WHAT IS BEING ASKED: Repeat the listing in full, exactly as it stands.

-- GIVEN DATA follows --

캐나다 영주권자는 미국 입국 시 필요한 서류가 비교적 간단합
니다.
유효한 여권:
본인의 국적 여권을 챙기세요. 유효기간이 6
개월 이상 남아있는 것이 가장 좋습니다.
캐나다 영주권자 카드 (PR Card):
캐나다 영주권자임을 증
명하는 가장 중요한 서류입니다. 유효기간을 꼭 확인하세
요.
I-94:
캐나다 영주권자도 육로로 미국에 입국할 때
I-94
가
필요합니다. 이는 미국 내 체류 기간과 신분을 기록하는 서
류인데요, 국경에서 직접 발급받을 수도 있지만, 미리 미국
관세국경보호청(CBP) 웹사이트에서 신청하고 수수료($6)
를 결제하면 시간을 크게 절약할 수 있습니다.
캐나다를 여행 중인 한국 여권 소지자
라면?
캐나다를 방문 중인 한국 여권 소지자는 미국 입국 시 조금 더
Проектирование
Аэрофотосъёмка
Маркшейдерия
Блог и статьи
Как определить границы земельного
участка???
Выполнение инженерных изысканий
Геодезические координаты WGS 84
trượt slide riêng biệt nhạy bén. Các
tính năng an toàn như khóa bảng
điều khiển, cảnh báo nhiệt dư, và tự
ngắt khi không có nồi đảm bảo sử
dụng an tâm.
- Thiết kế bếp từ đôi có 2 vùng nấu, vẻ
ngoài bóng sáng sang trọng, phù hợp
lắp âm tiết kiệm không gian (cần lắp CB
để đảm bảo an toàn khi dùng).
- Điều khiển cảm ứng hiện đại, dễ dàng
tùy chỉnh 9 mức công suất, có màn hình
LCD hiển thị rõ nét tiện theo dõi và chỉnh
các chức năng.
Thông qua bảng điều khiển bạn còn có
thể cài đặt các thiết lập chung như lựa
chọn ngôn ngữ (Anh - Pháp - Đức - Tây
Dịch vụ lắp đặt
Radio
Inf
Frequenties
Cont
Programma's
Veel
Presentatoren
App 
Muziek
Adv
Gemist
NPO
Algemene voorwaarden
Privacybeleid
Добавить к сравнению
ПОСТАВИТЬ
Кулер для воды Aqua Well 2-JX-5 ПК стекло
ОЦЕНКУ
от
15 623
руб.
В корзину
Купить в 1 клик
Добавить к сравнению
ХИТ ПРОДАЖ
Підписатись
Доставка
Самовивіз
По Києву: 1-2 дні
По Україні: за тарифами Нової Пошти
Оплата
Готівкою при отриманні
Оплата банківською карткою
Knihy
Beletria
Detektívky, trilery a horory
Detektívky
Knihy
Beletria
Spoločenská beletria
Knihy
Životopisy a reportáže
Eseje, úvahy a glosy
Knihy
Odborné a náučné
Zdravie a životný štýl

-- GIVEN DATA concluded --

TASK RESULT:
캐나다 영주권자는 미국 입국 시 필요한 서류가 비교적 간단합
니다.
유효한 여권:
본인의 국적 여권을 챙기세요. 유효기간이 6
개월 이상 남아있는 것이 가장 좋습니다.
캐나다 영주권자 카드 (PR Card):
캐나다 영주권자임을 증
명하는 가장 중요한 서류입니다. 유효기간을 꼭 확인하세
요.
I-94:
캐나다 영주권자도 육로로 미국에 입국할 때
I-94
가
필요합니다. 이는 미국 내 체류 기간과 신분을 기록하는 서
류인데요, 국경에서 직접 발급받을 수도 있지만, 미리 미국
관세국경보호청(CBP) 웹사이트에서 신청하고 수수료($6)
를 결제하면 시간을 크게 절약할 수 있습니다.
캐나다를 여행 중인 한국 여권 소지자
라면?
캐나다를 방문 중인 한국 여권 소지자는 미국 입국 시 조금 더
Проектирование
Аэрофотосъёмка
Маркшейдерия
Блог и статьи
Как определить границы земельного
участка???
Выполнение инженерных изысканий
Геодезические координаты WGS 84
trượt slide riêng biệt nhạy bén. Các
tính năng an toàn như khóa bảng
điều khiển, cảnh báo nhiệt dư, và tự
ngắt khi không có nồi đảm bảo sử
dụng an tâm.
- Thiết kế bếp từ đôi có 2 vùng nấu, vẻ
ngoài bóng sáng sang trọng, phù hợp
lắp âm tiết kiệm không gian (cần lắp CB
để đảm bảo an toàn khi dùng).
- Điều khiển cảm ứng hiện đại, dễ dàng
tùy chỉnh 9 mức công suất, có màn hình
LCD hiển thị rõ nét tiện theo dõi và chỉnh
các chức năng.
Thông qua bảng điều khiển bạn còn có
thể cài đặt các thiết lập chung như lựa
chọn ngôn ngữ (Anh - Pháp - Đức - Tây
Dịch vụ lắp đặt
Radio
Inf
Frequenties
Cont
Programma's
Veel
Presentatoren
App 
Muziek
Adv
Gemist
NPO
Algemene voorwaarden
Privacybeleid
Добавить к сравнению
ПОСТАВИТЬ
Кулер для воды Aqua Well 2-JX-5 ПК стекло
ОЦЕНКУ
от
15 623
руб.
В корзину
Купить в 1 клик
Добавить к сравнению
ХИТ ПРОДАЖ
Підписатись
Доставка
Самовивіз
По Києву: 1-2 дні
По Україні: за тарифами Нової Пошти
Оплата
Готівкою при отриманні
Оплата банківською карткою
Knihy
Beletria
Detektívky, trilery a horory
Detektívky
Knihy
Beletria
Spoločenská beletria
Knihy
Životopisy a reportáže
Eseje, úvahy a glosy
Knihy
Odborné a náučné
Zdravie a životný štýl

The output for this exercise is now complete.